# it's a free dasher.



## lilgreydentwagen (Sep 13, 2005)

it's not mine, it's my ex's but i will be helping a lot with the restoration and mechanical work she got hooked up by one of her friend's dad he wanted to get rid of it. so i had a buddy tow it out it's last tabs were from '95 so unless the po was driving expired for several years it's been sitting for quite some time there was some hardware missing from the alternator so i replaced it bolted it back together, put a battery in and it runs! really rough but it fired. it's not getting enough fuel i think the clear line has air in it i don't know too much about the diesel engines and it has half a tank of old fuel. gahh anyways... she's probably got better pics and i know she'll be on soon enough but here are the ones i took today.








































it needs a bit of body work, rust repair, a paint job, and some tlc. but it's a pretty solid car.


----------



## Bootlace Wolfie (Dec 1, 2007)

I'll try and upload some pics tonight when I get home. I have some good ones from after the first round of cleaning.


----------



## Bootlace Wolfie (Dec 1, 2007)

### YOUR ASSIGNMENT:
Reproduce the forum thread about the free Dasher in full, word for word.

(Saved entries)
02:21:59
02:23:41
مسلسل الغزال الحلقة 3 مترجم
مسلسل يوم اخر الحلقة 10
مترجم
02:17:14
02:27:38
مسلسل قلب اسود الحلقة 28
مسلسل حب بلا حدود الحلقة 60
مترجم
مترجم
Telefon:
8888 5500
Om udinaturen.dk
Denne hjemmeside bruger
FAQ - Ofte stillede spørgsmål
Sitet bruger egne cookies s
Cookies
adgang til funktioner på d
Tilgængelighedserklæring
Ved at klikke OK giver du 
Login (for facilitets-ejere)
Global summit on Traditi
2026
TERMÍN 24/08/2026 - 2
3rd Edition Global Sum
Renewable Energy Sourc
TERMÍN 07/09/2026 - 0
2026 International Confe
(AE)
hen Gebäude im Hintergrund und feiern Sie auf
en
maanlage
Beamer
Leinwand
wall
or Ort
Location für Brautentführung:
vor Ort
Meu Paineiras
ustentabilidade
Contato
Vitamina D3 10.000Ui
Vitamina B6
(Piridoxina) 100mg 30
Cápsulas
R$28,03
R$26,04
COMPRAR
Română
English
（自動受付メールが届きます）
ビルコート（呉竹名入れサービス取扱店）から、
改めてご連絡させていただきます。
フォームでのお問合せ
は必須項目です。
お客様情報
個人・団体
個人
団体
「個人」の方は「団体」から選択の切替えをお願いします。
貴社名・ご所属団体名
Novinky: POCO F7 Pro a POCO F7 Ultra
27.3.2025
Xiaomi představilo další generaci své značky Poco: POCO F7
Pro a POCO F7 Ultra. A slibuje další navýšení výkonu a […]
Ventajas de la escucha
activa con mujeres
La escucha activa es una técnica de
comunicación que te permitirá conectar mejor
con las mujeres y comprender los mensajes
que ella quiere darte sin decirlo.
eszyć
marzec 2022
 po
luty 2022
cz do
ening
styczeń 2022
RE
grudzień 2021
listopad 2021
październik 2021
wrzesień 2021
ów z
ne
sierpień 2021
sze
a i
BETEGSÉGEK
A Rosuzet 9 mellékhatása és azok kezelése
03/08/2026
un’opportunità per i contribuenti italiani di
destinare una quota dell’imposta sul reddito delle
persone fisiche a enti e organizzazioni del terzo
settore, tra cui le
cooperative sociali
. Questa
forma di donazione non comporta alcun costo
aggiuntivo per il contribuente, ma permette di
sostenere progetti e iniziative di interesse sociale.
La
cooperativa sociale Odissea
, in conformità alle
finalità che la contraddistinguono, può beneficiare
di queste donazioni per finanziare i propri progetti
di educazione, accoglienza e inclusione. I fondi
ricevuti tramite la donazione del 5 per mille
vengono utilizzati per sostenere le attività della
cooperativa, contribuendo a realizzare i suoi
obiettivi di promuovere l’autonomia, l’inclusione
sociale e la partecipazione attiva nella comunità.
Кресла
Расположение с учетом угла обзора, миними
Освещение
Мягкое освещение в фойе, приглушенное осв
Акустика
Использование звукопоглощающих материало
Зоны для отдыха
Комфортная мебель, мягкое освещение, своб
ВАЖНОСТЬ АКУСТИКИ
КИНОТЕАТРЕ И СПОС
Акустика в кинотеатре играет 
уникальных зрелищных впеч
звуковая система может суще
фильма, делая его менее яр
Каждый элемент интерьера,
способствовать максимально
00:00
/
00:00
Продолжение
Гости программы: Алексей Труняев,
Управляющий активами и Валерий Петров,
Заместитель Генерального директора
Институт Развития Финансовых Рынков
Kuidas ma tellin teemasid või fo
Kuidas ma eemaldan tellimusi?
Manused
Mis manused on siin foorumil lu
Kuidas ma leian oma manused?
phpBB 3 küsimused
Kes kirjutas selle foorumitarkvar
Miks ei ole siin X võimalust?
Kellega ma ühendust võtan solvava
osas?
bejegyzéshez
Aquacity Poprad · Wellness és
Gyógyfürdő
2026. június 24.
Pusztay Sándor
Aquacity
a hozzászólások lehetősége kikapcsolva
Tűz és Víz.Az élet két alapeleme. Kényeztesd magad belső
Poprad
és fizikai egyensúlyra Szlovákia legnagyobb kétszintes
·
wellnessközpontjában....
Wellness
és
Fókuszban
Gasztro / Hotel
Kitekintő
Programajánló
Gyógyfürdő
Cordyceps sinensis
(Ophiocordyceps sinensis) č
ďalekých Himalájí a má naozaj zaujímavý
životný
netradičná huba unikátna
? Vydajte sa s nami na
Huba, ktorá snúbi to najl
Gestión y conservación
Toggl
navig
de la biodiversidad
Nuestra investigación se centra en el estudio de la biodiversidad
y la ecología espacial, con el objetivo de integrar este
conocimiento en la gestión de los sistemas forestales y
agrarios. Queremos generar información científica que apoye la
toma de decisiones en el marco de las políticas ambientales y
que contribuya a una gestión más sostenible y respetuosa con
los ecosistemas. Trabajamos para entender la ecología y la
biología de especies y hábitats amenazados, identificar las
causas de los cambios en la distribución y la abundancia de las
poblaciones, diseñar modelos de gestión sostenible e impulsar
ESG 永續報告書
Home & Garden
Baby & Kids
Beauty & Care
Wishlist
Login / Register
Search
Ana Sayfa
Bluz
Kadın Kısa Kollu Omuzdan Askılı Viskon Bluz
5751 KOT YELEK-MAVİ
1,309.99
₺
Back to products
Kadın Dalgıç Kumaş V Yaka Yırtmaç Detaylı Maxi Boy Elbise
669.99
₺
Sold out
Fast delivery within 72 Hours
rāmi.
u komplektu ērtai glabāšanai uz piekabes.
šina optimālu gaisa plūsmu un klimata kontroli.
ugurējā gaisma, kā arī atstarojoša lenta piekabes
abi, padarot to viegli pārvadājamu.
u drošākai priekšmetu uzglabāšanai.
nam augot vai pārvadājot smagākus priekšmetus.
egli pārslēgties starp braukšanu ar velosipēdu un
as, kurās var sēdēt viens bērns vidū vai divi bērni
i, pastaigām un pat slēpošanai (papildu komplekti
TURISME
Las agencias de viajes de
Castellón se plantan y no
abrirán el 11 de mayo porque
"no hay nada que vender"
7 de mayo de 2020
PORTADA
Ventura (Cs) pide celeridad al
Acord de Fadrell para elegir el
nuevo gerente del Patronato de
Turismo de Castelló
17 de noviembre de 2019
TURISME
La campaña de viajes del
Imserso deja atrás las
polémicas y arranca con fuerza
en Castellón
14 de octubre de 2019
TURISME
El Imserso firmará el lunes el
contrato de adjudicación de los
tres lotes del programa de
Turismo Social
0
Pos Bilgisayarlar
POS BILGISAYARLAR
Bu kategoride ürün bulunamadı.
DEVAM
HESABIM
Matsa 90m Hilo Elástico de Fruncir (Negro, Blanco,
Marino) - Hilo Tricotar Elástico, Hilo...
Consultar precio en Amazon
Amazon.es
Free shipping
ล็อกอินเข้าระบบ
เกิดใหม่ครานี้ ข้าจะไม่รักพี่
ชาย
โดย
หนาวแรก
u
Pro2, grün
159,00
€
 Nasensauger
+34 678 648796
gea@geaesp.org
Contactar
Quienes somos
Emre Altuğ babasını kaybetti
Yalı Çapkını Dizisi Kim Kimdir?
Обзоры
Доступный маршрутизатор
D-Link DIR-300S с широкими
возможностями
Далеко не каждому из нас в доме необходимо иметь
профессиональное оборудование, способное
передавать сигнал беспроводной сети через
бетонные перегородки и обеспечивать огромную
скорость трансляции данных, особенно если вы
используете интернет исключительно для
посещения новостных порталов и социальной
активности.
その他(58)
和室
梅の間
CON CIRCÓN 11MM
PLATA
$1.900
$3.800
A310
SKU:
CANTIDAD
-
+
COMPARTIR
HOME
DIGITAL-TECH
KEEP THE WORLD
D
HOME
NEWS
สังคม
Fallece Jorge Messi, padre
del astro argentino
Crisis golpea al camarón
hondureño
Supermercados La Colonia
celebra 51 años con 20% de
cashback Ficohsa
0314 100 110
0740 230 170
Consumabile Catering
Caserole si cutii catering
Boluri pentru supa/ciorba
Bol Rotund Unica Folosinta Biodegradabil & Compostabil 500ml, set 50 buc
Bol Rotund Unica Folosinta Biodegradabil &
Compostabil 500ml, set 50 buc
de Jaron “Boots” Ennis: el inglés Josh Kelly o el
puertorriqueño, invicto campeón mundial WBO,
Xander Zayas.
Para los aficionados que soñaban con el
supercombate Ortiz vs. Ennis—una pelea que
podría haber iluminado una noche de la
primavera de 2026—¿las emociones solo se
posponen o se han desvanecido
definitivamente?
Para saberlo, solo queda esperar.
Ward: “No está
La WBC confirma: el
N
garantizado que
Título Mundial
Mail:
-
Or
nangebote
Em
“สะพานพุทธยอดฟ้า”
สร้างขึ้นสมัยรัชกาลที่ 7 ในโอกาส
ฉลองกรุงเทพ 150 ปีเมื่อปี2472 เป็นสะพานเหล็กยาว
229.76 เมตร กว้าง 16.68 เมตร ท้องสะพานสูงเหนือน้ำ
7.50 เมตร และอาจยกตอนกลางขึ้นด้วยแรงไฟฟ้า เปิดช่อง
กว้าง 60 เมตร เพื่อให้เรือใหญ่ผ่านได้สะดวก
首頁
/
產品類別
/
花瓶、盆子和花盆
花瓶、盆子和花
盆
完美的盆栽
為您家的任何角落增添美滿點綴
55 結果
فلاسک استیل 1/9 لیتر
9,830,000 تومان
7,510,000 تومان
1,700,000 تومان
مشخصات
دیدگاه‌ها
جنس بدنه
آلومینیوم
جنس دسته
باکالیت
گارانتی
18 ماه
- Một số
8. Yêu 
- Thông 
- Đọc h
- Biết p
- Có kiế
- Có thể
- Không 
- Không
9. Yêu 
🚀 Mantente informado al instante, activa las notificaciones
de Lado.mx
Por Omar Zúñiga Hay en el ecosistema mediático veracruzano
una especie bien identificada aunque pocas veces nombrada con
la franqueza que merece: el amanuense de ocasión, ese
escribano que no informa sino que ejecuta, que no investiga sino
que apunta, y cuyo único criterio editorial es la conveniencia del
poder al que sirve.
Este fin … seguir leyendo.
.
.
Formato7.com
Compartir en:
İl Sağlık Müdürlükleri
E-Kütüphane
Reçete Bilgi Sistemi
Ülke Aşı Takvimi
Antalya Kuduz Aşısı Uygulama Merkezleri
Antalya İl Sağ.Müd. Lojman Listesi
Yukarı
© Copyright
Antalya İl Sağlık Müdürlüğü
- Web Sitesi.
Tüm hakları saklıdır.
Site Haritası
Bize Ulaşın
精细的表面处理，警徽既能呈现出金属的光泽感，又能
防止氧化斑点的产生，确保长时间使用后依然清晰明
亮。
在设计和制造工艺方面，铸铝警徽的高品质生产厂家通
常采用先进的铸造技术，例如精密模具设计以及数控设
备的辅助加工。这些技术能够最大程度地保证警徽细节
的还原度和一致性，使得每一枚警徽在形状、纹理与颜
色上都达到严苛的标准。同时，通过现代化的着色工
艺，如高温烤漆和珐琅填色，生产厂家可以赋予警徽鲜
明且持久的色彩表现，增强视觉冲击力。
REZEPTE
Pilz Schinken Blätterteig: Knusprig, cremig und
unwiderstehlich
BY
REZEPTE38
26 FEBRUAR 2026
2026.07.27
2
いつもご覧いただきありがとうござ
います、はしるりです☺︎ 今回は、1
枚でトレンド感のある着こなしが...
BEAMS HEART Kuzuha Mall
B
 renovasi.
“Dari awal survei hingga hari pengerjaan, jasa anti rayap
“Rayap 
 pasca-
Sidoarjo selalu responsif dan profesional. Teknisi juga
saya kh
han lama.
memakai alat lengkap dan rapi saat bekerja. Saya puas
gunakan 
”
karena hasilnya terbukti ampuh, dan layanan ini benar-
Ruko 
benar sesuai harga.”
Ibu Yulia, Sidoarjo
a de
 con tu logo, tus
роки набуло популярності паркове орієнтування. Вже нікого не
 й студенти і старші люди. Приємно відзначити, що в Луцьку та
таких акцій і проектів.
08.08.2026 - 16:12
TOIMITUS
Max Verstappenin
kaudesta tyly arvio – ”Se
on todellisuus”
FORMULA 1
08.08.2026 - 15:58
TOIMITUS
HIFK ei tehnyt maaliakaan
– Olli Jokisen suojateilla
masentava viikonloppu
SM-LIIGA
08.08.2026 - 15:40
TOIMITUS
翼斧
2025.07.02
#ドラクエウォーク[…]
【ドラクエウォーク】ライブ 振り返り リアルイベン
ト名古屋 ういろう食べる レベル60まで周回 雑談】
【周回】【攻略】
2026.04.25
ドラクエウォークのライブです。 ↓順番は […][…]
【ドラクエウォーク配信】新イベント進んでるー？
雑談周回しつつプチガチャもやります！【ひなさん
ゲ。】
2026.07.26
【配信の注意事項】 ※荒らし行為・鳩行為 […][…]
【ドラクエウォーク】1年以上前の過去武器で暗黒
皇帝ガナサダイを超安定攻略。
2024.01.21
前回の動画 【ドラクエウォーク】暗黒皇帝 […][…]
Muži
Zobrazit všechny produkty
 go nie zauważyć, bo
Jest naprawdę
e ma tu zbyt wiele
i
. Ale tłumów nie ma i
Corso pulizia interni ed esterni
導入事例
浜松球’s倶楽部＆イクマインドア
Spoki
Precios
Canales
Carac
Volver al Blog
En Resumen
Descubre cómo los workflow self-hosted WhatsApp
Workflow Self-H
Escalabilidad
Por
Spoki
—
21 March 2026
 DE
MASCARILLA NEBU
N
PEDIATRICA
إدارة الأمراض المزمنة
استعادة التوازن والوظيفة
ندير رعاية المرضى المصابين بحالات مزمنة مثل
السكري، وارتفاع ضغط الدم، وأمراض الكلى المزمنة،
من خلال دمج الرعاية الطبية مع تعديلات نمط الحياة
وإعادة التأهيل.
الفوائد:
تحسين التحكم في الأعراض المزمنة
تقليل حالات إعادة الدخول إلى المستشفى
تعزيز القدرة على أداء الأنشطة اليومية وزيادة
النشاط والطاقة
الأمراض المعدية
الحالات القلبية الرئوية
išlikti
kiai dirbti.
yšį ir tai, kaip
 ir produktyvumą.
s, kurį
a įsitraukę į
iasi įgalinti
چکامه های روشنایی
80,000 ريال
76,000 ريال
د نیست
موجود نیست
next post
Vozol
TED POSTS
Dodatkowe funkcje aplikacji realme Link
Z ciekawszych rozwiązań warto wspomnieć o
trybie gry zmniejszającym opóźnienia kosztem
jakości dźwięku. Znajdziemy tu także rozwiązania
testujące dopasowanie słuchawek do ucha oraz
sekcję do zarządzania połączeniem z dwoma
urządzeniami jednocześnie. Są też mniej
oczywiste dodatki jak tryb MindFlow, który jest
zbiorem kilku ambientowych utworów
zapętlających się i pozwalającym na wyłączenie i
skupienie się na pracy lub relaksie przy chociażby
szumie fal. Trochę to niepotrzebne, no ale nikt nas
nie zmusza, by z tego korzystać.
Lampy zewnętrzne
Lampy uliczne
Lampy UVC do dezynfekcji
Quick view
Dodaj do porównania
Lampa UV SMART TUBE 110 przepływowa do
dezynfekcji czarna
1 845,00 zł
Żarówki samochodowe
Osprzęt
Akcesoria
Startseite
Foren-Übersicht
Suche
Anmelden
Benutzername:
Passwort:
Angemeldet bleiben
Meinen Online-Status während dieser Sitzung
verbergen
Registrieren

### ANSWER TO THIS TASK:
# it's a free dasher.



## lilgreydentwagen (Sep 13, 2005)

it's not mine, it's my ex's but i will be helping a lot with the restoration and mechanical work she got hooked up by one of her friend's dad he wanted to get rid of it. so i had a buddy tow it out it's last tabs were from '95 so unless the po was driving expired for several years it's been sitting for quite some time there was some hardware missing from the alternator so i replaced it bolted it back together, put a battery in and it runs! really rough but it fired. it's not getting enough fuel i think the clear line has air in it i don't know too much about the diesel engines and it has half a tank of old fuel. gahh anyways... she's probably got better pics and i know she'll be on soon enough but here are the ones i took today.








































it needs a bit of body work, rust repair, a paint job, and some tlc. but it's a pretty solid car.


----------



## Bootlace Wolfie (Dec 1, 2007)

I'll try and upload some pics tonight when I get home. I have some good ones from after the first round of cleaning.


----------



## Bootlace Wolfie (Dec 1, 2007)